# 2017 Bessacarr 494



## bazzal (Apr 15, 2006)

Hi all, please does anyone own the new Swift Bessacarr 494 as I need a question answering regarding the lighting in the bedroom. Cheers Baz...............


----------



## cabby (May 14, 2005)

Perhaps you should post the question anyway, as it might be pertinent to more than that model.

cabby


----------



## bazzal (Apr 15, 2006)

Cheers Cabby, I will post the question.


----------



## p-c (Oct 27, 2007)

Hi Baz
Something has to be wired incorrectly.
Is the MH new? If so the dealer should sort it for you.

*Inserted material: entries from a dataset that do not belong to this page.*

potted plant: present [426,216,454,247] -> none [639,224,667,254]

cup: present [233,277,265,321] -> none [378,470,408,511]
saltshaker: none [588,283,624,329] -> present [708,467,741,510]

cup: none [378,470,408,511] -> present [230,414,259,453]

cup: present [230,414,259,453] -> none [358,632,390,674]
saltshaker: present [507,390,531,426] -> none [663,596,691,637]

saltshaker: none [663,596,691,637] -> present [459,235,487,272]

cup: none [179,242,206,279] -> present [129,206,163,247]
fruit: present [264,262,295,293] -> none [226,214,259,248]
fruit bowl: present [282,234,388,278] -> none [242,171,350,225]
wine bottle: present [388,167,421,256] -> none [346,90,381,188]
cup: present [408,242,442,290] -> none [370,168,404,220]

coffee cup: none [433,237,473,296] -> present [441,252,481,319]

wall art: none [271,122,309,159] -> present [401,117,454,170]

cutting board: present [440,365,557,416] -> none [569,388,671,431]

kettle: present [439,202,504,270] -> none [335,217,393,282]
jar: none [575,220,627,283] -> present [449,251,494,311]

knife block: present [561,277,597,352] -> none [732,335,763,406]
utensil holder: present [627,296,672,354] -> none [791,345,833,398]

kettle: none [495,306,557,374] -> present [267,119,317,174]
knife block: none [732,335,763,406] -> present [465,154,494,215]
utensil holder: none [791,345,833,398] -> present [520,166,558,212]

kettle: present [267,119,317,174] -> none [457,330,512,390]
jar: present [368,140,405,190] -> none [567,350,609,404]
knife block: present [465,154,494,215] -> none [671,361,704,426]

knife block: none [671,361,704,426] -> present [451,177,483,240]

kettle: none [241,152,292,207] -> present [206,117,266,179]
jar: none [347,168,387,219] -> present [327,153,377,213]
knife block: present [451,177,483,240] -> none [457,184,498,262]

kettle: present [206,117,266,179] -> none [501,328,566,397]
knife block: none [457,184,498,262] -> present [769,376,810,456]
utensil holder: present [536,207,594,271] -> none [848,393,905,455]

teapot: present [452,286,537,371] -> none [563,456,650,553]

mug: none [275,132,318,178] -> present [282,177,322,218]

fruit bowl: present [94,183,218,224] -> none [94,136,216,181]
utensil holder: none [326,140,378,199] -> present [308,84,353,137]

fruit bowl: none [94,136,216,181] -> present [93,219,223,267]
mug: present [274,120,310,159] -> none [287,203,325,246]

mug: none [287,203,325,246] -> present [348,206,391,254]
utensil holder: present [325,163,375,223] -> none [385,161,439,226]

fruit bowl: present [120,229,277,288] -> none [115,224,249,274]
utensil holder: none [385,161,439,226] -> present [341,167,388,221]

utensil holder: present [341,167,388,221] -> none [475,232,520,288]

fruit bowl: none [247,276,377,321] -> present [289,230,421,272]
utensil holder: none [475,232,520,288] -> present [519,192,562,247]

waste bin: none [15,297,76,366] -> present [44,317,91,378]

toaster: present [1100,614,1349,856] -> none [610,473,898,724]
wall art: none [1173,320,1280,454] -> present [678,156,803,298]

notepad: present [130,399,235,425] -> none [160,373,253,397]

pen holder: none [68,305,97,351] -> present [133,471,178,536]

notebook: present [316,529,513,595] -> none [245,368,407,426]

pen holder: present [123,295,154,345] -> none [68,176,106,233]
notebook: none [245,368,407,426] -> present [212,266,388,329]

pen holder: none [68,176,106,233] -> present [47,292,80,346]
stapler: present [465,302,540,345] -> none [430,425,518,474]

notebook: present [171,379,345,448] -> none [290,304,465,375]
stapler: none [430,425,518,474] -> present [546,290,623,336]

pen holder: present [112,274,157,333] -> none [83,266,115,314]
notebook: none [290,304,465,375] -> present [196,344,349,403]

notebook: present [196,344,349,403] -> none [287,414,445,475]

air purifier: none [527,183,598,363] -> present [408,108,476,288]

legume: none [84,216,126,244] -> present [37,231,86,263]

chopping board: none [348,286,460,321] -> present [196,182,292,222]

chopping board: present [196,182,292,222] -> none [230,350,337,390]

Even if bought used from a dealer they should resolve it if they are any good at after sales service.
Hope you sort it soon.
Regards
p-c


----------



## Bobmarley3 (Oct 12, 2011)

There are now two threads on this.


----------



## bazzal (Apr 15, 2006)

Sorry Bobmarley3 but I was asked to post the question so I did and I don't know how to delete a post.


P-C the m/h is new and bought from Brownhills on Monday but did not find the issue until back on the Isle of man so I cannot return. I have asked them if they know why it is but they said they do not know but if I find the answer to tell them in case anyone else has a problem. That is why I am asking and still Swift have not come back to me.


Chees all


----------



## rowley (May 14, 2005)

Have you mentioned it on the Swift Talk Forum? Both Swift and Sargent are very helpful and quick to respond.


----------



## p-c (Oct 27, 2007)

WHAAAAT!!

Bazzal, That is an appalling atitude from the supplier. Escalate it through their managment structure right up to their MD if necessary. It has to be a fault in the way it is wired. Do not be fobbed off or frightened.

Keep at them. Do let us know how you get on.

Regards

p-c


----------